Last month, the nation saw the light at the end of the tunnel of the Omicron wave. Infections fell swiftly and various cities announced changes to their pandemic restrictions. That should have been good news for jobs. Consequently, economists polled by Refinitiv believe 400,000 positions were added last month.
In pre-pandemic times, that would be a fantastic number. But the labor market is still making up for lost ground. If the consensus forecast holds true, it would make February the weakest month of job growth since April last year.

But there’s reason to be skeptical.

Over the course of the pandemic, it has been very hard for economists to accurately forecast the month-to-month changes.

The 400,000 prediction for Friday is a consensus of a wide range of estimates that includes Deutsche Bank (DB)‘s estimate of only 200,000 jobs, as well as Morgan Stanley (MS)‘s expectations of 730,000 jobs.

At the start of 2022, jobs forecasts missed the mark spectacularly as the labor market did much better than expected: While some economists had predicted a negative jobs number for January, America ended up adding 467,000 positions, blowing the consensus of 150,000 jobs out of the water.

Here’s how that happened: The fallout from the Omicron variant wasn’t as bad as expected and historical seasonal patterns did not have the expected effect as businesses continued to struggle with the worker shortage.

“Pre-Covid seasonal patterns no longer seem to hold,” said Julia Pollak, chief economist at ZipRecruiter, following the January report.
The latest ADP Employment Report delivered additional proof of that: On Wednesday, adjustments made in line with the Labor Department’s revisions boosted a previously negative January report by more than 800,000 jobs.

How could that many jobs slip through the cracks?

It’s all down to how disruptive the pandemic has been. Month to month, the nation saw extreme changes in employment and that has distorted measurements and seasonal patterns, according to ADP chief economist Nela Richardson. Much of what worked before Covid just doesn’t apply any more.

That said, data has been trending in the right direction. Millions of jobs have been added back to the economy and, week by week, fewer people are filing for unemployment assistance.

According to the latest weekly data from the Labor Department, 215,000 workers filed initial claims for jobless benefits last week, fewer than expected. Continuing claims, which count workers who have filed for benefits for at least two straight weeks, were little changed at 1.5 million. The four-week average of this measure dropped to its lowest level since April 1970.

Looking at the right data

The US labor market lost nearly 22 million jobs at the height of the pandemic. With 2.9 million jobs to go to reach pre-pandemic levels, the majority of the loss has already been recovered.

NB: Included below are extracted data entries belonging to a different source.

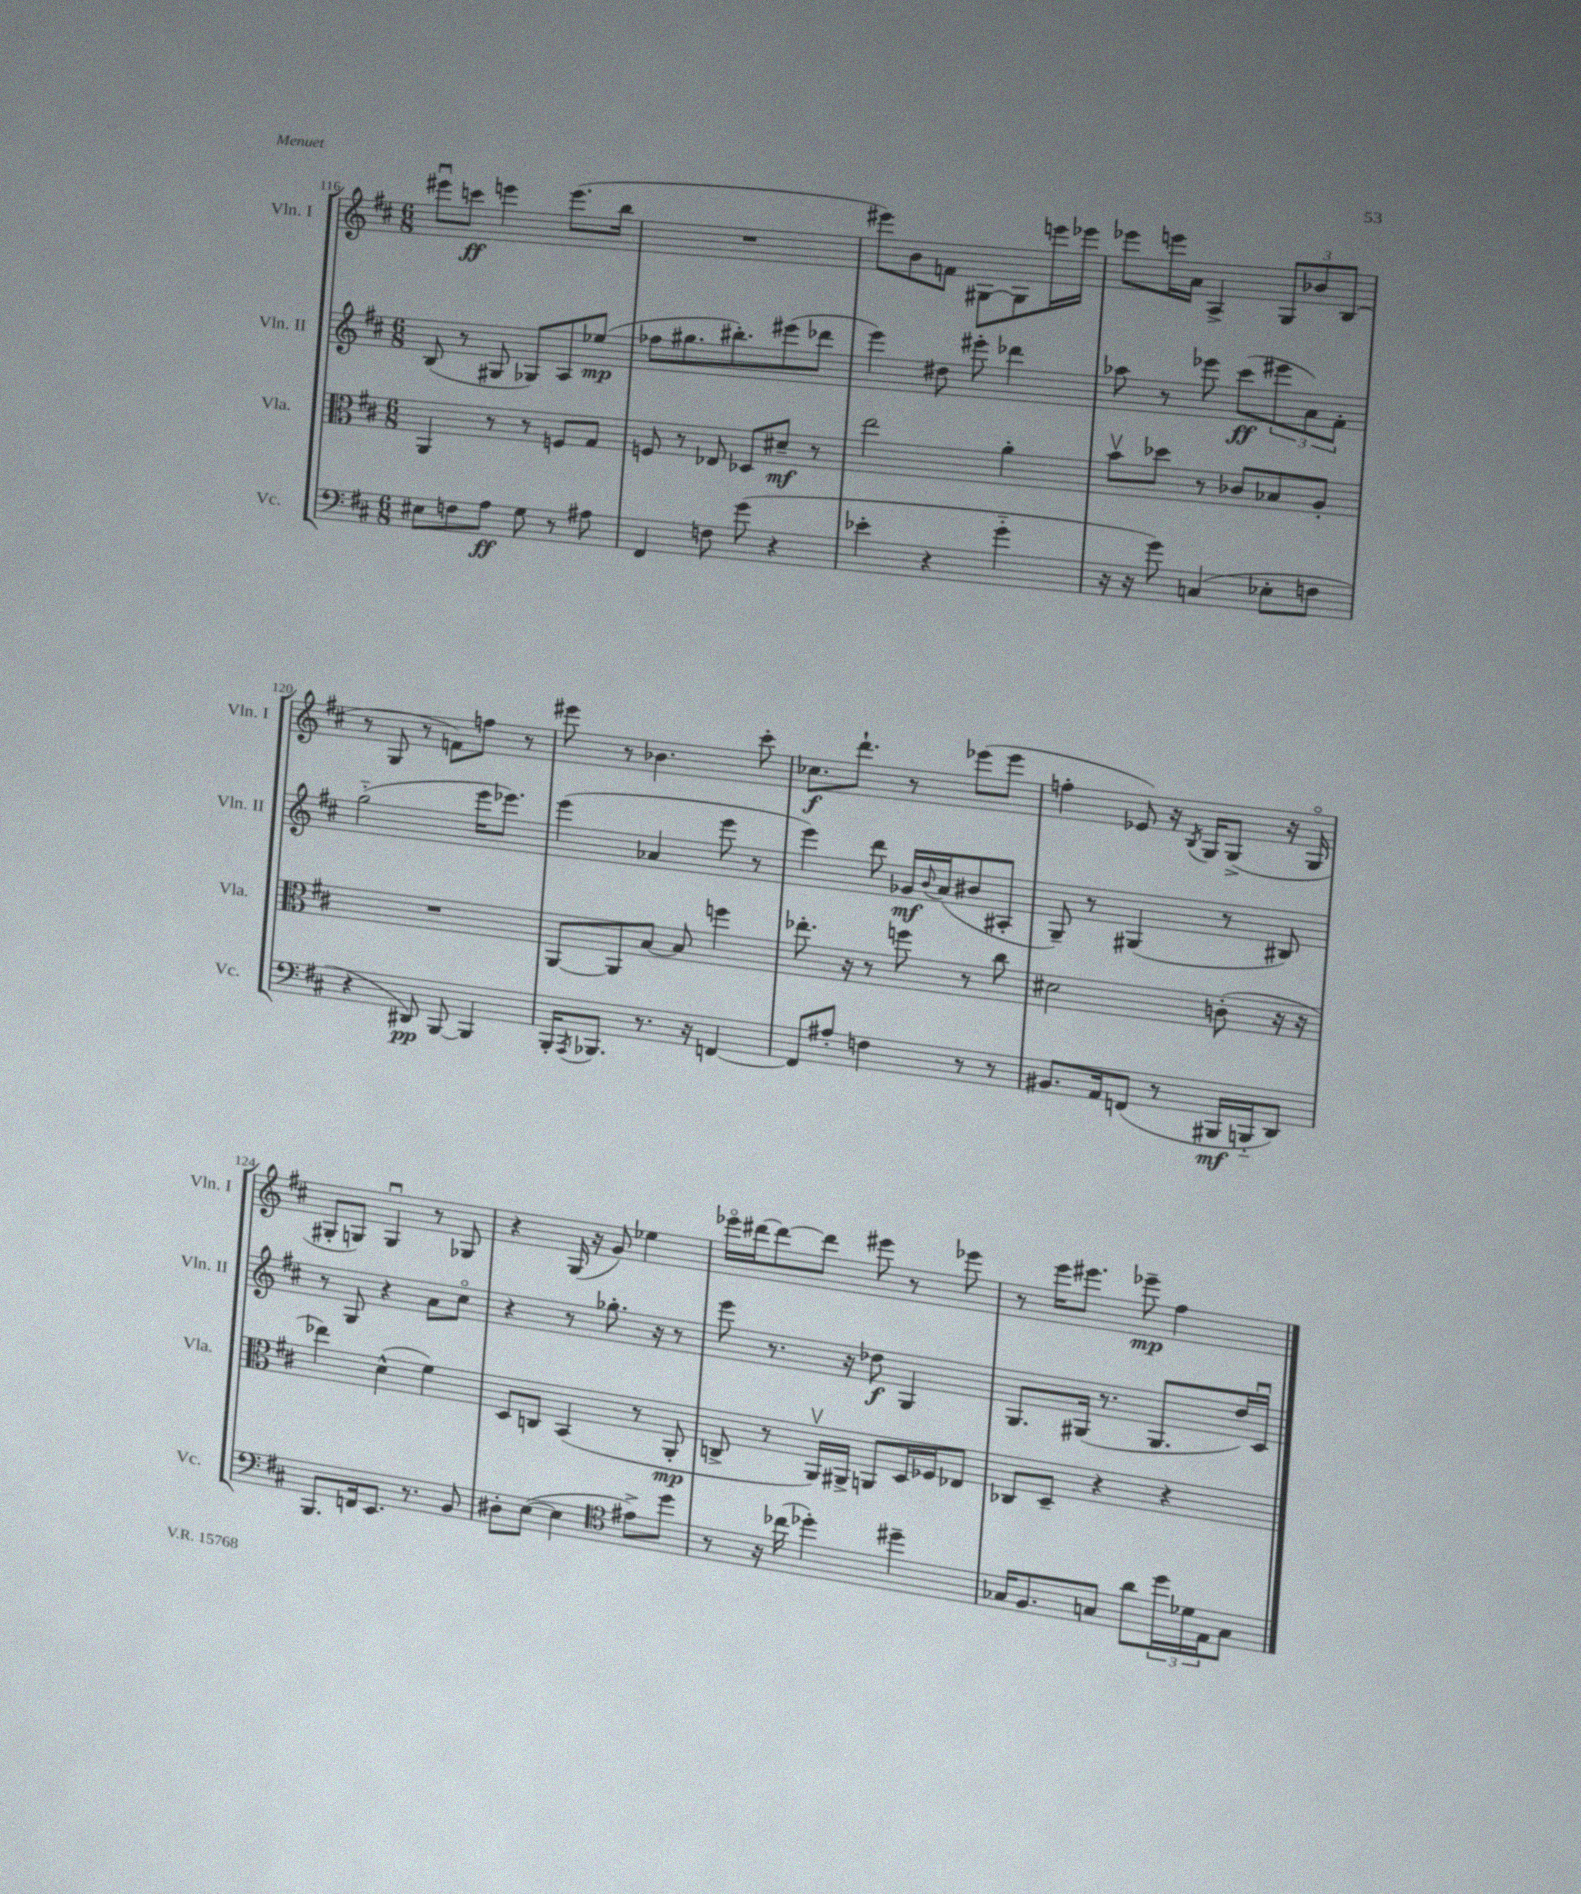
<<
\new StaffGroup <<
\new Staff = "s0" \with { instrumentName = "Vln. I" shortInstrumentName = "Vln. I" } {
    \clef treble \key d \major \numericTimeSignature \time 6/8
    eis'''8\downbow c'''8\ff e'''4 e'''8.( b''16 |
    R2. |
    eis'''8) b'8 f'8 gis8~ gis8 e'''16 ees'''16 |
    ees'''8 e'''16 a'16 a4-> \tuplet 3/2 { g8 bes'8 b8( } |
    r8 g8 r8 f'8) f''8 r8 |
    eis'''8 r8 bes'4. cis'''8-. |
    ces''8.\f d'''8.-! r8 ees'''8( ees'''8 |
    f''4-. ees'8) r16 \acciaccatura { b8 } g16 g8->( r16 g16\flageolet |
    gis8-. g8) g4\downbow r8 ges8 |
    r4 g16( r16 g'8) ees''4 |
    ees'''16\flageolet dis'''16~ dis'''8~ dis'''8 eis'''8 r8 ees'''8 |
    r8 e'''16 eis'''8. ees'''8--\mp fis''4 \bar "|." |
}
\new Staff = "s1" \with { instrumentName = "Vln. II" shortInstrumentName = "Vln. II" } {
    \clef treble \key d \major \numericTimeSignature \time 6/8
    b8( r8 gis8 ges8) a8 ees''8\mp( |
    fes''8 gis''8. bis''8.-.) eis'''8( des'''8 |
    e'''4) dis''8 eis'''8-. des'''4 |
    aes''8 r8 ees'''8 cis'''8\ff( \tuplet 3/2 { eis'''8 a'8) fis'8-. } |
    g''2-_( e'''16 ees'''8.) |
    e'''4( aes'4 e'''8 r8 |
    e'''4) d'''8 ges'16\mf \appoggiatura { b'8 } a'16( bis'8 ais8-. |
    g8--) r8 gis4( r8 bis8) |
    r8 g8 r4 a'8 cis''8\flageolet |
    r4 r8 ges''8.-. r16 r8 |
    e'''8 r8. r16 des''8\f g4 |
    g8. gis16( r8. gis8. d''16) cis'16\downbow \bar "|." |
}
\new Staff = "s2" \with { instrumentName = "Vla." shortInstrumentName = "Vla." } {
    \clef alto \key d \major \numericTimeSignature \time 6/8
    a,4 r8 r8 f8 g8 |
    f8 r8 ees8 des8 dis'8--\mf r8 |
    e''2 a'4-. |
    b'8\upbow des''8 r8 ces'8 bes8 a8-. |
    R2. |
    a,8~ a,8 b8~ b8 f''4 |
    ees''8.-. r16 r8 f''8 r8 cis''8 |
    dis'2 c'8-.( r16 r16 |
    ees''4) d'4-^( fis'4) |
    d8 c8 b,4( r8 a,8-.\mp |
    c8-> r8 a,16\upbow) ais,16-> a,8 d16 fes16 ees8 |
    ces8 d8-- r4 r4 \bar "|." |
}
\new Staff = "s3" \with { instrumentName = "Vc." shortInstrumentName = "Vc." } {
    \clef bass \key d \major \numericTimeSignature \time 6/8
    eis8 f8 a8\ff g8 r8 ais8 |
    fis,4 f8 g'8( r4 |
    ees'4-. r4 g'4-_ |
    r16 r16 g'8) c4( ees8-. f8 |
    r4 dis,8\pp) b,,8~ b,,4 |
    b,,16-. \acciaccatura { a,,8 } bes,,8. r8. r16 f,4~ |
    f,8 ais8-. f4 r8 r8 |
    bis,8. a,16 f,8( r8 bis,,16\mf b,,16-_ d,8) |
    b,,8. f,16 e,8. r8. b,8 |
    dis8-. e8~( e4 \clef tenor eis'8->) d''8 |
    r8 r16 ces''16( des''4-.) dis''4-- |
    ges16 fis8. g8 a'8 \tuplet 3/2 { d''16 des'16 e16 } g8 \bar "|." |
}
>>
>>
\layout { \context { \Score currentBarNumber = #116 } }
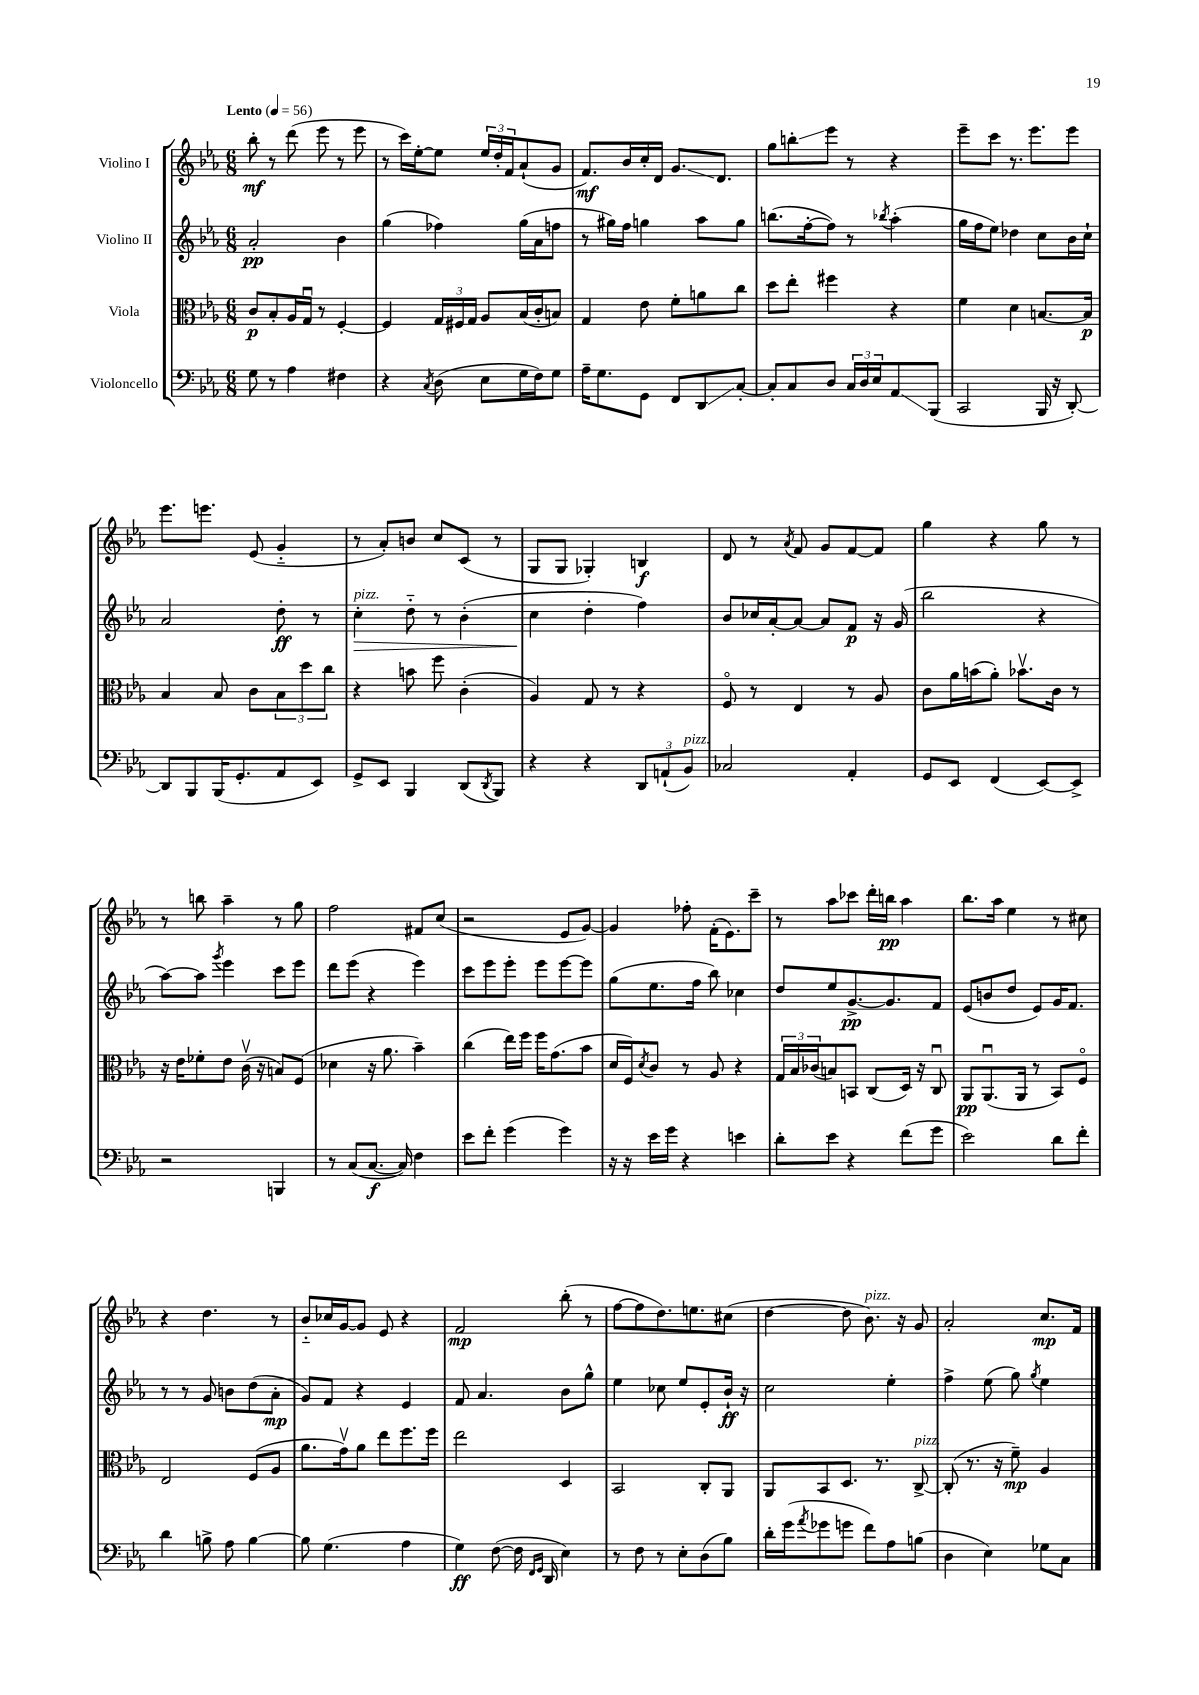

But there are other measures of the labor market that don’t look as peachy: The rate of labor force participation, for example, hasn’t recovered as swiftly.

Workers were kept away from jobs for various reasons, including health and child care concerns. Even though Omicron didn’t hurt the economy as much as feared at the start of the year, it may have kept people on the sidelines, Richardson said. So that’s a space economists will be watching.

Another area is wages, which have been going up as businesses have tried to attract and retain staff amid high inflation and the ongoing labor shortage. For American workers, however, wages haven’t been rising enough to keep up with the fast pace of inflation.

“The other wild card is the Ukraine-Russia conflict,” said PNC chief economist Gus Faucher. Even though there will be little fallout in the labor market, there are major risks to the economy, he said. “These include a recession in Europe, even higher inflation because of rising energy prices, and the increasing likelihood that the Federal Reserve could be forced to raise interest rates so aggressively to combat inflation that the recovery stalls.”

On Wednesday, Fed Chairman Jerome Powell told lawmakers during his semiannual congressional testimony that it would be appropriate to raise interest rates at the policy meeting later this month.